I did not try this manifest, so sorry if something in it is messed up. If so, just apply the required change - move the env variables to the actual container.

I hope this helps.

Carlos_T · February 8, 2023, 6:54pm

Yes Sir!!

Indeed it worked as a charm :).

Thank you very much, not just for the time to make readible, for the fix, and mostly for the knowledge and explanation that allowed me to understand what wasn't working well.

This app uses the Java pods calle review1, review2 and review3

So far I only installed the APM in the review1.

If I want to make it in the other two I have a doubt about how to classify it in a logical way

Should all them be

For the pod review1

- name: ELASTIC_APM_SERVICE_NAME
          value: "bookinfo"
        - name: ELASTIC_APM_APPLICATION_PACKAGES
          value: "bookinforeview1"

For the pod review2

- name: ELASTIC_APM_SERVICE_NAME
          value: "bookinfo"
        - name: ELASTIC_APM_APPLICATION_PACKAGES
          value: "bookinforeview2"

For the pod review3

- name: ELASTIC_APM_SERVICE_NAME
          value: "bookinfo"
        - name: ELASTIC_APM_APPLICATION_PACKAGES
          value: "bookinforeview3"

They all belong to the same app.

Thank you very much again Eyal. You make an other person happy today.

Eyal_Koren · February 9, 2023, 2:52pm

Thanks a lot for the feedback! It made be happy as well

I highly encourage you to go thoroughly over our documentation, especially for these types of questions, it will allow you the get the most out of our offering.

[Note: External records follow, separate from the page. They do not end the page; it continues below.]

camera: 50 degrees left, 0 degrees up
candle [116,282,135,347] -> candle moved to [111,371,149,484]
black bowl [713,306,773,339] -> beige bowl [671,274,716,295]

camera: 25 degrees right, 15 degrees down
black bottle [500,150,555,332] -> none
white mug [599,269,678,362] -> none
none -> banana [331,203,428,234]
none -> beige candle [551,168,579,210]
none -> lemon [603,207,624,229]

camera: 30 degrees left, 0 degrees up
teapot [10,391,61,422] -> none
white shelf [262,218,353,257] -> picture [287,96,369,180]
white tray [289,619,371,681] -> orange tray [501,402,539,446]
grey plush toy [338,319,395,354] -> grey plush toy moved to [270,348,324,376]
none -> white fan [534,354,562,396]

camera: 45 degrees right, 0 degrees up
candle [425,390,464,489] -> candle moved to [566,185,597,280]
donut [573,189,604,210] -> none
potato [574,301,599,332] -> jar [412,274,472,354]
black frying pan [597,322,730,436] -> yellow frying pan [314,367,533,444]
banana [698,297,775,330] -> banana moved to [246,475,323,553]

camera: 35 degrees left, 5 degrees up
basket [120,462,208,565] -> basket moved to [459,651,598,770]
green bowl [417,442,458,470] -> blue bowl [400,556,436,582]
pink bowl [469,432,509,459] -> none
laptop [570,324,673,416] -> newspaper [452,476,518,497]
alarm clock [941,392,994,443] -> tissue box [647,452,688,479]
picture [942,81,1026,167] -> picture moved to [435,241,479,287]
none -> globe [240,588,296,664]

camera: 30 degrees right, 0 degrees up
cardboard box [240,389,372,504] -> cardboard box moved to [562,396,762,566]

service_name is the major high-level aggregation for APM traces. If your pods are running difference services, then each should get its own service_name.
If each of these pod runs the exact same service logic and you use multiple instances in order to get horizontal scalability, then all should have the same service name but each would have a different service_node_name. You don't have to manually set it though, only if you want it to get a specific name. If you don't set it, the service node name would be the container ID.
As for application_packages- this is a completely irrelevant configuration. It should be set with the root package name of your application classes.

I hope this helps. Good luck!

system · March 2, 2023, 10:53am

This topic was automatically closed 20 days after the last reply. New replies are no longer allowed.